Unfortunately, there wasn’t much that the Crows could do about any of it, not in the land of diversity, where all behavior that was not overtly criminal must be understood and respected. Where people were never to be considered “sick,” but only “different.”
The sole “weapon” that the Crows found somewhat effective was the Community Service Completion Certificate. The CRO sergeant first encountered it when a young man who had attended meetings for three months without ever uttering a peep approached the sergeant and presented him with a folded document, saying it was given to him by a motorcycle officer.
“The officer wrote me a jaywalking ticket on Hollywood Boulevard,” the young man explained. “My mother paid the ticket, and then the officer stopped me again a week later in the same place.”
“For jaywalking?” the sergeant asked.
“Yes, but this time I told him about the voices.”
“What voices?”
“The ones that tell me when to cross the street.”
“What did the motor officer say about that?”
“He said, ‘Why don’t the voices ever tell you to cross on a green light?’”
“That sounds like Officer F.X. Mulroney,” the sergeant said. “Did he write you another ticket?”
“No, he gave me this certificate and told me that I would have to attend every Wednesday night Hollywood Community Meeting for ninety days, and to stay away from Hollywood Boulevard.
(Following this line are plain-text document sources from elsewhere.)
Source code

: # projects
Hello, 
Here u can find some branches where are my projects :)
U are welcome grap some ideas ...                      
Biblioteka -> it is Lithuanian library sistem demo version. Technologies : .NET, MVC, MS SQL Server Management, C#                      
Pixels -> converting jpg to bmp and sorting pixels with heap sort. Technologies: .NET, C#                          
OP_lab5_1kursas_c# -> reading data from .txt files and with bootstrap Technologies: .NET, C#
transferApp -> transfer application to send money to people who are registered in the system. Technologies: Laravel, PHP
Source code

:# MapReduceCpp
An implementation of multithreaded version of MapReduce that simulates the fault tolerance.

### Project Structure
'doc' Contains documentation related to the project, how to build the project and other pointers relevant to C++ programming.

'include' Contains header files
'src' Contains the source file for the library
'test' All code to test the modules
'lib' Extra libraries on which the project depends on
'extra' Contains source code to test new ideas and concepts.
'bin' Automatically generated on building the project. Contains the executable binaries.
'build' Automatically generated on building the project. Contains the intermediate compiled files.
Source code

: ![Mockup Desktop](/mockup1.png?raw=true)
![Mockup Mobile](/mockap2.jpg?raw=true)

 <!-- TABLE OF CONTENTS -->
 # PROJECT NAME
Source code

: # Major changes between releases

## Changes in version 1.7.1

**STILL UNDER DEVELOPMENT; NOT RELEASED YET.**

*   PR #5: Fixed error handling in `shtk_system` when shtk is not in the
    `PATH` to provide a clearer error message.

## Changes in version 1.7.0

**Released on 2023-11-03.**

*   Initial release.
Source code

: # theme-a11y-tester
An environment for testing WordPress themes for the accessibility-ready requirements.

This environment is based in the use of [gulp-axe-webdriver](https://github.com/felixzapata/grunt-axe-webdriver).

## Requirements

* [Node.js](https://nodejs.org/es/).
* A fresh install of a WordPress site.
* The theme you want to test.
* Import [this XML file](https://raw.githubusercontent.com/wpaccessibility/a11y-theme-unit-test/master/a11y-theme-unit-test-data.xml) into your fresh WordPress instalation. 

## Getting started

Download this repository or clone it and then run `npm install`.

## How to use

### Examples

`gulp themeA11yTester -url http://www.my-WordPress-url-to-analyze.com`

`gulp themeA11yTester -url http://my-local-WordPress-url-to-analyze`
And if I did it, you’d sign my certificate.”
Thus, a tradition was started. The CRO sergeant signed the “certificate” and announced to the entire assembly that the young man had completed three months’ community service for jaywalking, and the other members at the meeting gave him a standing ovation.
Things started well at Ronnie’s first meeting. Everyone seemed calm, even bored. They ate copious amounts of donuts, and Ronnie later wondered if elevated blood sugar had something to do with what happened later. Things started going sideways when one of the homeowners, a meticulously groomed gentleman with a dyed transplant, stood and said, “I’d like something done about the gay men who park in front of my house after the bars close and commit sex acts.”